Exercise directions:
Repeat, exactly as written, the line with "sposition sur le site." and every line that follows it in the material below, ending with the last.

┄┄┄┄┄┄┄┄┄┄┄┄┄┄┄┄┄┄┄┄

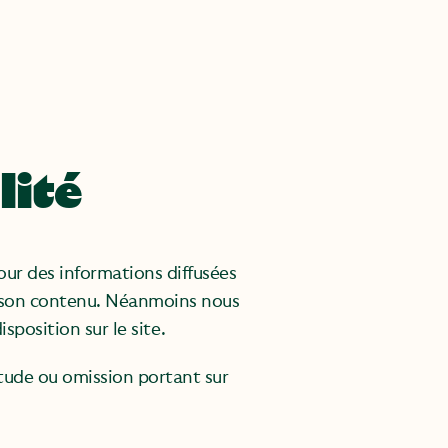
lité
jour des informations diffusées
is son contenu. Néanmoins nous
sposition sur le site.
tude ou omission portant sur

┄┄┄┄┄┄┄┄┄┄┄┄┄┄┄┄┄┄┄┄

Answer section:
sposition sur le site.
tude ou omission portant sur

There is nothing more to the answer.